Backstage Pass to North Dakota History

This blog takes you behind the scenes of the State Historical Society of North Dakota. Get a glimpse at a day-in-the-life of the staff, volunteers, and partners who make it all possible. Discover what it takes to preserve North Dakota's natural and cultural history.

1. Hollywood, as always, gets it wrong.
This may come as a surprise to our faithful readers, but movies do not accurately reflect real life — especially when it comes to museum work. Our dinosaurs and dioramas do not come alive at night and terrorize the security guards. Well, maybe they do, but the security guards aren’t telling. The archaeologists do not get to take epic adventures in which they both defeat Nazis and recover priceless artifacts, but I’m sure they wish they could when they’re filling out yet another site form.

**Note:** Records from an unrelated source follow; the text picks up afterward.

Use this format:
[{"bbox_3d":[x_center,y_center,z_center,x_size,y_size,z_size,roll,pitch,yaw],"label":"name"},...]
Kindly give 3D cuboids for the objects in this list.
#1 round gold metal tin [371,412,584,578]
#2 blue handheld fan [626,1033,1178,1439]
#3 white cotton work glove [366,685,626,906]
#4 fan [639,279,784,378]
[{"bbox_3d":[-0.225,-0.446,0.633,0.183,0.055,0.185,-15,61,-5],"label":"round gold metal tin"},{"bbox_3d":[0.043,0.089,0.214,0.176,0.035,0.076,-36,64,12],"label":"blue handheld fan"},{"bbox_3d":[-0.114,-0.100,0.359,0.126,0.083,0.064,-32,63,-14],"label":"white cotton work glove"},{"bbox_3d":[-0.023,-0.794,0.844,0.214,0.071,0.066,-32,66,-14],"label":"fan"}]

2. Fashionable socks are a must.
There are a surprising number of times when you go shoeless working at a museum. Exhibits need regular attention such as changing a light bulb, dusting, placing an object, or removing a candy wrapper that someone threw in. Often this means physically climbing into a display space, but to safeguard the objects and keep from tracking in debris, the shoes have to come off. And you don’t want to be the person with mismatched socks.

3. Some days it’s just gross.
One day an agencywide email was sent that said, roughly, “Whose thawed bison head is in the freezer!?” We have a chest freezer for keeping specimens for the collections or killing bugs that sometimes hitch a ride on artifacts. The frozen bison head would have been okay. Except the freezer broke.

Exhibit-quality bird poop

Exhibit-quality bird poop.

4. We use skills we never knew we needed.
Just a few of the stranger jobs the exhibit team has been tasked with include: assembling a windmill indoors, assessing the accuracy of fake bird poop, changing the tire on a Ford Model T, moving an entire mastodon skeleton 500 feet, debating the level of gore acceptable in a digital dinosaur battle, and researching where to purchase buffalo scent.

5. We get to work with AMAZING things.
Taken as a whole, museum collections are impressive —their size, scope, and age —and to some extent it becomes routine, working with these objects daily. However, there are pieces that give goosebumps — like one of the original Folios of Shakespeare’s plays, a thousands-of- years-old Phoenician tablet, or the broken gun carried by a follower of Sitting Bull — and it’s these that make you think, “I am SO lucky to work in a museum.”

Even when there’s an oozing bison skull in the freezer.